(RAW DATA)

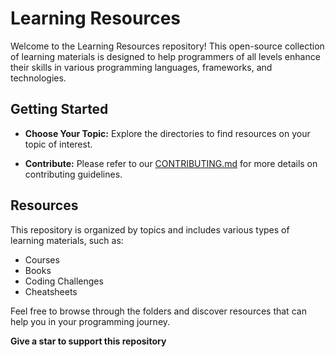 # Learning Resources

Welcome to the Learning Resources repository! This open-source collection of learning materials is designed to help programmers of all levels enhance their skills in various programming languages, frameworks, and technologies.

## Getting Started

- **Choose Your Topic:** Explore the directories to find resources on your topic of interest.

- **Contribute:** Please refer to our [CONTRIBUTING.md](contributing.md) for more details on contributing guidelines.

## Resources

This repository is organized by topics and includes various types of learning materials, such as:

- Courses
- Books
- Coding Challenges
- Cheatsheets

Feel free to browse through the folders and discover resources that can help you in your programming journey.

**Give a star to support this repository**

(End RAW DATA)

## WHAT NEEDS TO BE DONE
Each line holding the word "help" must be copied from the data.

## ANSWER BOX
Welcome to the Learning Resources repository! This open-source collection of learning materials is designed to help programmers of all levels enhance their skills in various programming languages, frameworks, and technologies.
Feel free to browse through the folders and discover resources that can help you in your programming journey.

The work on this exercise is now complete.